El hombre inmóvil
El hombre era un nombre deshabitado. El frío de la montaña se lo había arrebatado, palabra por palabra, hasta que solo le quedaron los sonidos primarios del viento que aullaba alrededor de la cabaña. Vivía en la cima de la montaña, donde la línea entre el cielo y la tierra se había desdibujado en una mancha gris, y los árboles, esqueléticos y cubiertos de nieve, parecían rezar a un dios que no escuchaba.
No había llegado allí por elección. No había huido de nada. Simplemente, un día, se encontró allí, inmóvil como una estatua de sal. Su existencia era un ritual vacío: levantarse, encender el fuego, observar las cenizas. El humo de su chimenea era el único signo de vida en kilómetros a la redonda, una delgada línea de humo que se perdía en la indiferencia del cielo.
No tenía recuerdos. Su mente era una habitación sellada, sin muebles ni ventanas. A veces, una imagen borrosa asomaba, un destello de un rostro o el eco de una risa, pero eran fragmentos sin historia, postales de una vida que no sentía como suya. Y en el silencio de la cabaña, sin los fantasmas de un pasado que lo atormentaran, el vacío era aún más grande. No sentía pena, no sentía remordimiento. Solo una inmensa y aplastante nada.
Una mañana, al abrir la puerta, vio su reflejo en un charco de hielo. No se reconoció. Vio a un extraño, a un hombre con ojos que eran agujeros negros, que lo miraba sin expresión. Por un instante, sintió el impulso de hablar, de gritar, de pedirle a ese extraño en el hielo que le dijera quién era. Pero el frío le congeló la voz. Se dio la vuelta y se sentó junto al fuego, resignado a ser un espectador en su propia vida, a esperar que la llama se apagara para siempre.

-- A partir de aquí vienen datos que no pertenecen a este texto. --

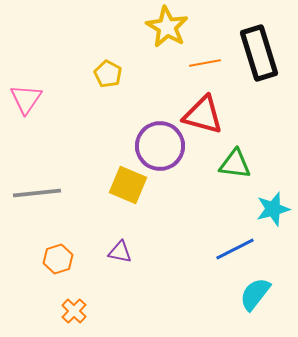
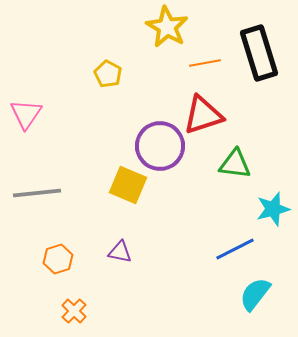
pink triangle: moved 15 px down
red triangle: rotated 33 degrees counterclockwise
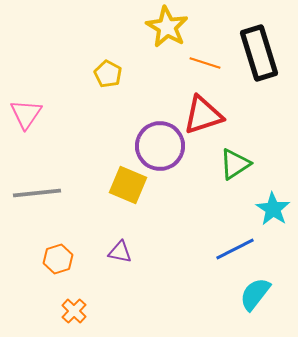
orange line: rotated 28 degrees clockwise
green triangle: rotated 40 degrees counterclockwise
cyan star: rotated 24 degrees counterclockwise
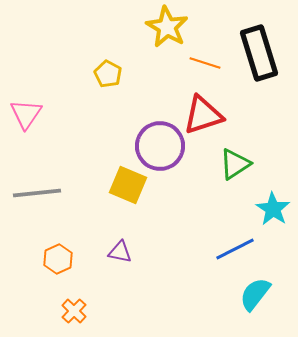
orange hexagon: rotated 8 degrees counterclockwise
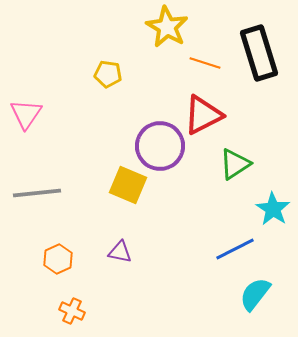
yellow pentagon: rotated 20 degrees counterclockwise
red triangle: rotated 9 degrees counterclockwise
orange cross: moved 2 px left; rotated 20 degrees counterclockwise
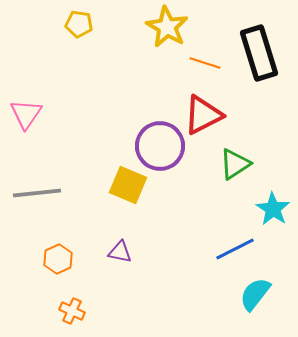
yellow pentagon: moved 29 px left, 50 px up
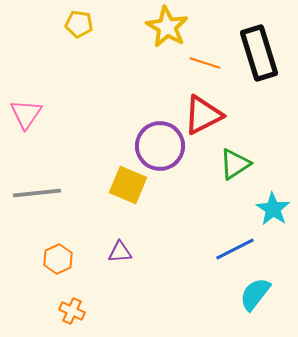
purple triangle: rotated 15 degrees counterclockwise
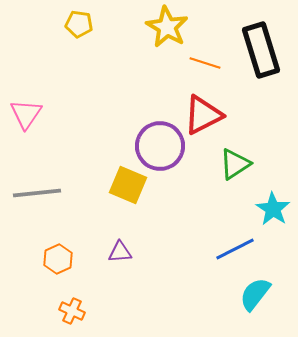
black rectangle: moved 2 px right, 3 px up
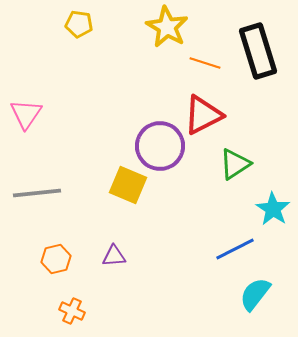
black rectangle: moved 3 px left, 1 px down
purple triangle: moved 6 px left, 4 px down
orange hexagon: moved 2 px left; rotated 12 degrees clockwise
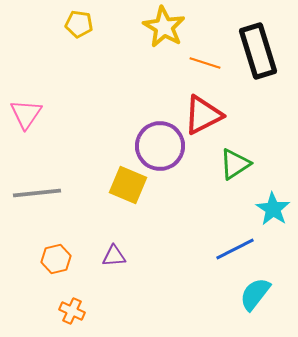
yellow star: moved 3 px left
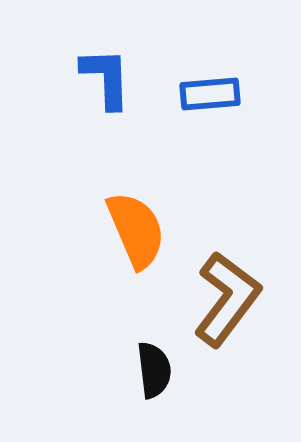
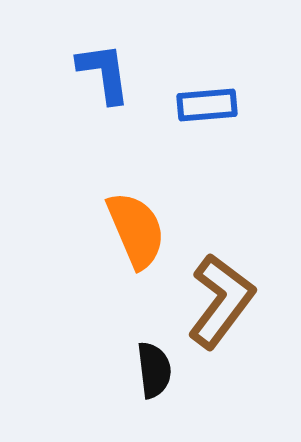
blue L-shape: moved 2 px left, 5 px up; rotated 6 degrees counterclockwise
blue rectangle: moved 3 px left, 11 px down
brown L-shape: moved 6 px left, 2 px down
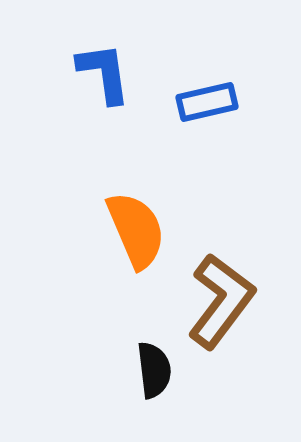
blue rectangle: moved 3 px up; rotated 8 degrees counterclockwise
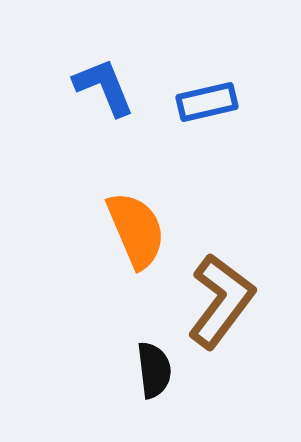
blue L-shape: moved 14 px down; rotated 14 degrees counterclockwise
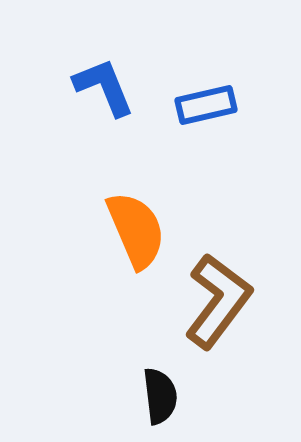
blue rectangle: moved 1 px left, 3 px down
brown L-shape: moved 3 px left
black semicircle: moved 6 px right, 26 px down
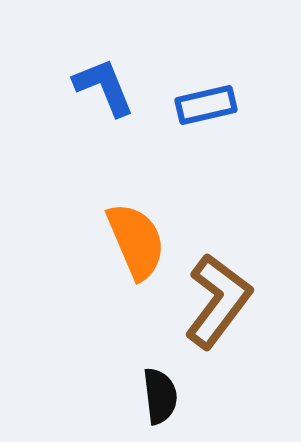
orange semicircle: moved 11 px down
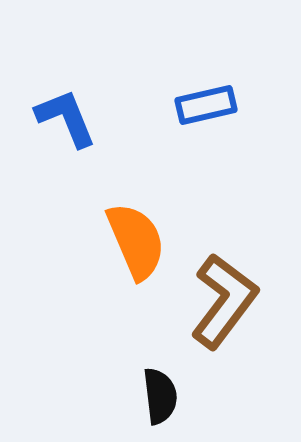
blue L-shape: moved 38 px left, 31 px down
brown L-shape: moved 6 px right
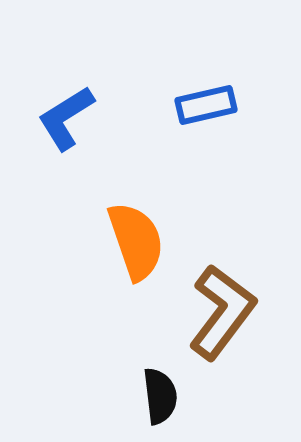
blue L-shape: rotated 100 degrees counterclockwise
orange semicircle: rotated 4 degrees clockwise
brown L-shape: moved 2 px left, 11 px down
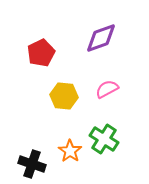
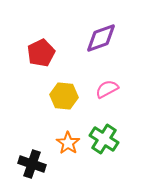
orange star: moved 2 px left, 8 px up
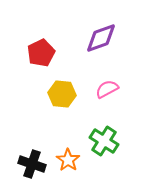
yellow hexagon: moved 2 px left, 2 px up
green cross: moved 2 px down
orange star: moved 17 px down
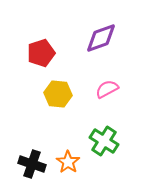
red pentagon: rotated 8 degrees clockwise
yellow hexagon: moved 4 px left
orange star: moved 2 px down
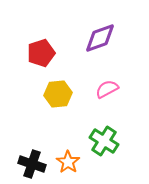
purple diamond: moved 1 px left
yellow hexagon: rotated 12 degrees counterclockwise
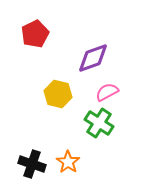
purple diamond: moved 7 px left, 20 px down
red pentagon: moved 6 px left, 19 px up; rotated 8 degrees counterclockwise
pink semicircle: moved 3 px down
yellow hexagon: rotated 20 degrees clockwise
green cross: moved 5 px left, 18 px up
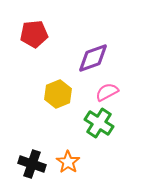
red pentagon: moved 1 px left; rotated 20 degrees clockwise
yellow hexagon: rotated 24 degrees clockwise
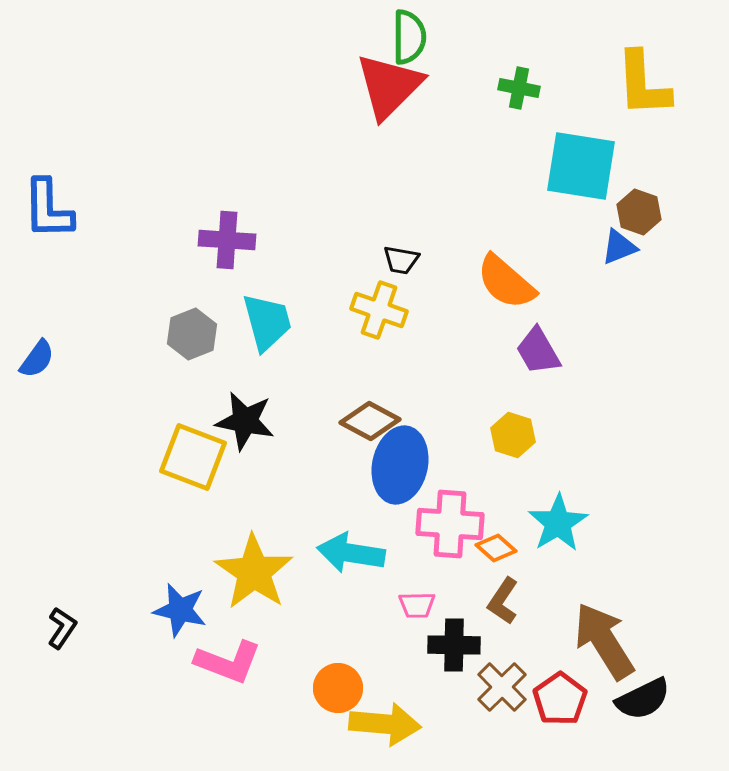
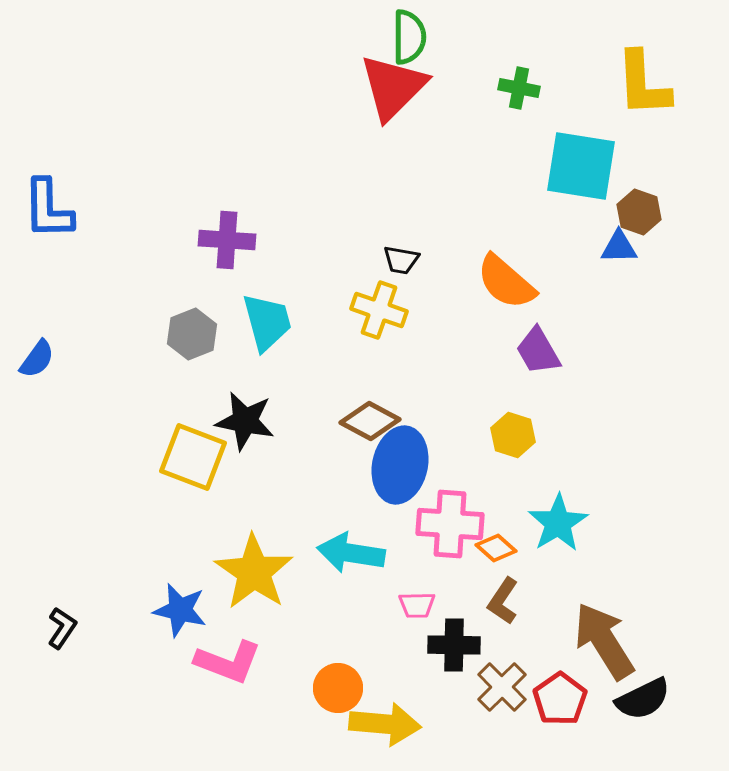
red triangle: moved 4 px right, 1 px down
blue triangle: rotated 21 degrees clockwise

El hombre inmóvil no buscaba. Esperaba. La melodía del silencio no era una melodía de verdad, sino una repetición de ruidos: el crujir del hielo, el viento en la chimenea, el goteo constante del agua derretida. Eran los únicos compases de su vida, una sinfonía monótona que se reproducía una y otra vez. Se obsesionó con ella, con el deseo de encontrar la fuente de ese sonido y, al hacerlo, encontrar también el recuerdo que le faltaba.

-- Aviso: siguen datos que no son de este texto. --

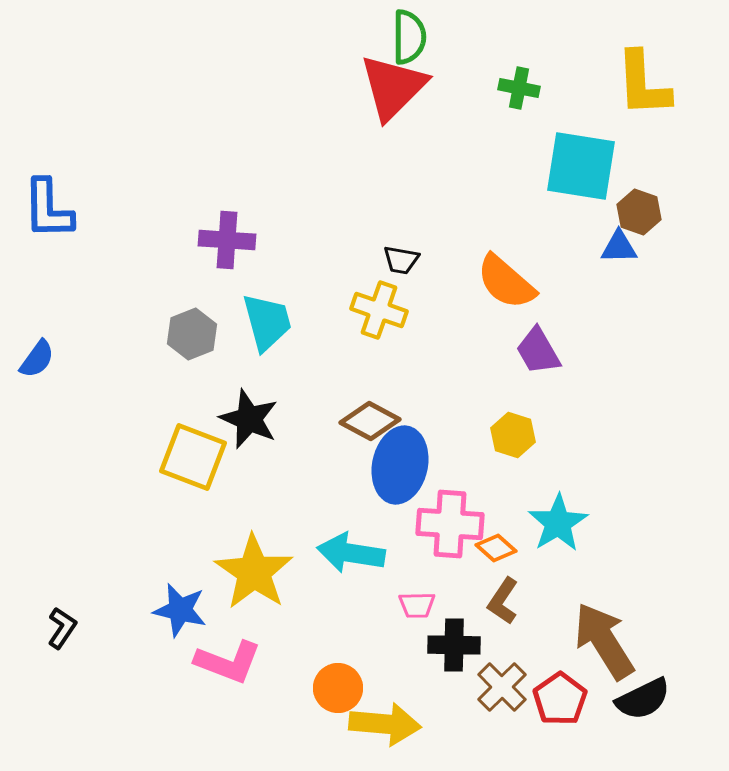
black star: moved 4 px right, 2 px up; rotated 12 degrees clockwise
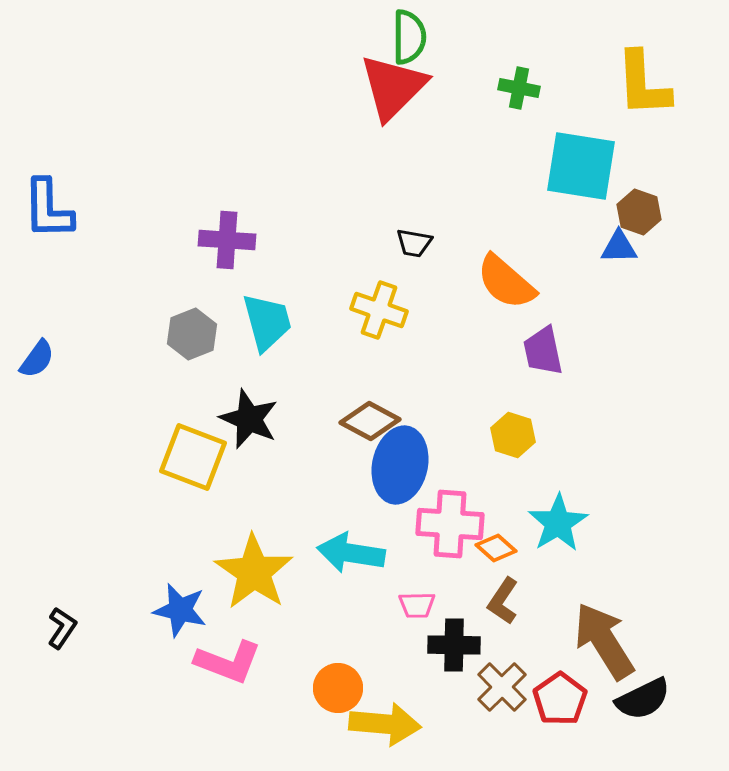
black trapezoid: moved 13 px right, 17 px up
purple trapezoid: moved 5 px right; rotated 18 degrees clockwise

Pasaron los días, las semanas, y su búsqueda se volvió el único propósito que su cuerpo vacío podía entender. Desmanteló la cabaña, pieza por pieza, como si el sonido pudiera estar escondido en el alma de la madera. Quitó los tablones, buscó bajo las piedras. No encontró nada, solo el eco de la misma música, que ahora parecía venir de todas partes y de ninguna. Se sentó en el suelo de tierra, la cabaña desarmada a su alrededor, y comprendió la verdad, una verdad tan gélida como el aire que respiraba: la música no venía de fuera, sino de su propia cabeza. Era el único sonido que su mente podía producir, el eco de una historia perdida que su cerebro intentaba volver a escuchar.

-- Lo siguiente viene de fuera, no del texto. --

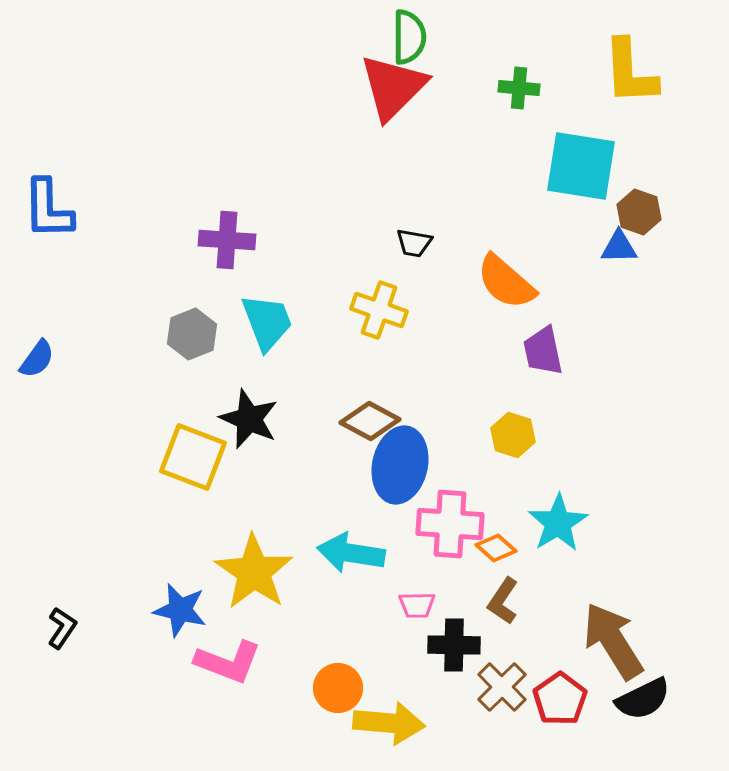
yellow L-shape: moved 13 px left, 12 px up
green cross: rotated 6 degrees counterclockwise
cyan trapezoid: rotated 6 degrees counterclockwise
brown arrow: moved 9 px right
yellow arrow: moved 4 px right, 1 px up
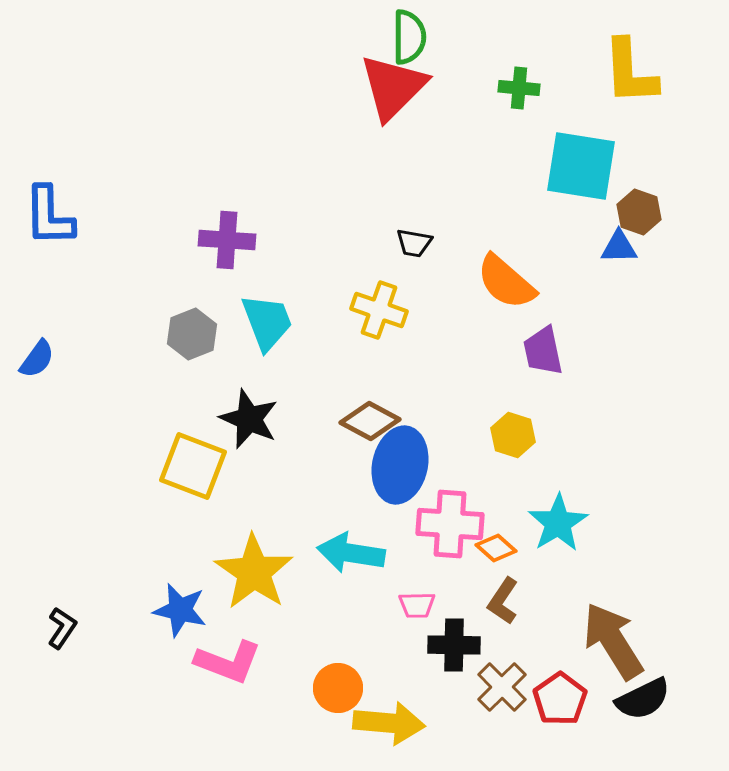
blue L-shape: moved 1 px right, 7 px down
yellow square: moved 9 px down
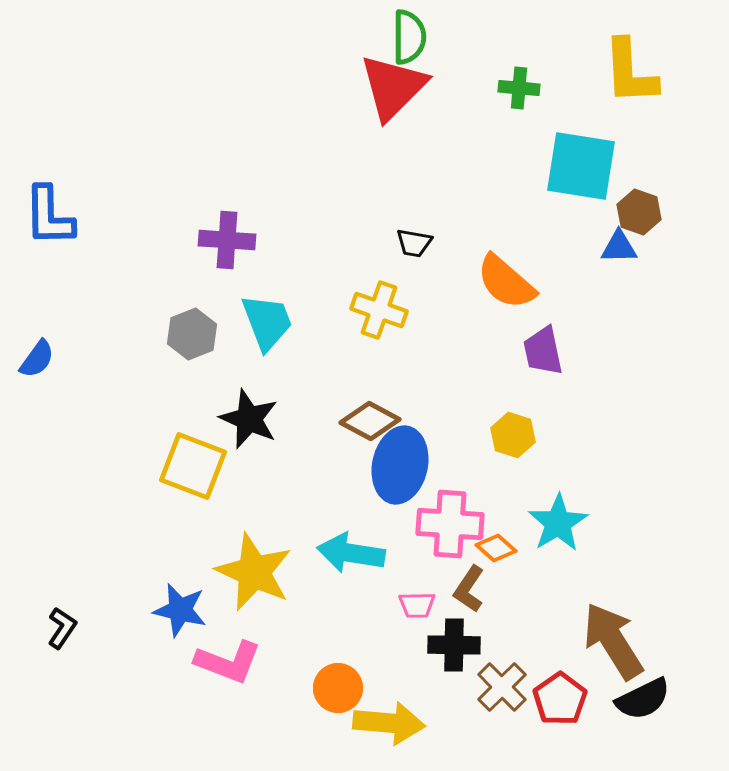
yellow star: rotated 10 degrees counterclockwise
brown L-shape: moved 34 px left, 12 px up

Ya no tenía un lugar para vivir. Solo un esqueleto de cabaña y la melodía constante del silencio. El hombre inmóvil no sintió pena. No sintió nada. Se quedó allí, en el centro de la habitación vacía, sin saber si la música era el sonido de la locura o el último latido de un corazón que se negaba a morir. Y el viento aulló. El hielo crujió. La melodía siguió. Y él, al fin, comprendió: él era la cabaña desarmada, el hielo que gotea, el viento que aúlla. Él era la música del silencio.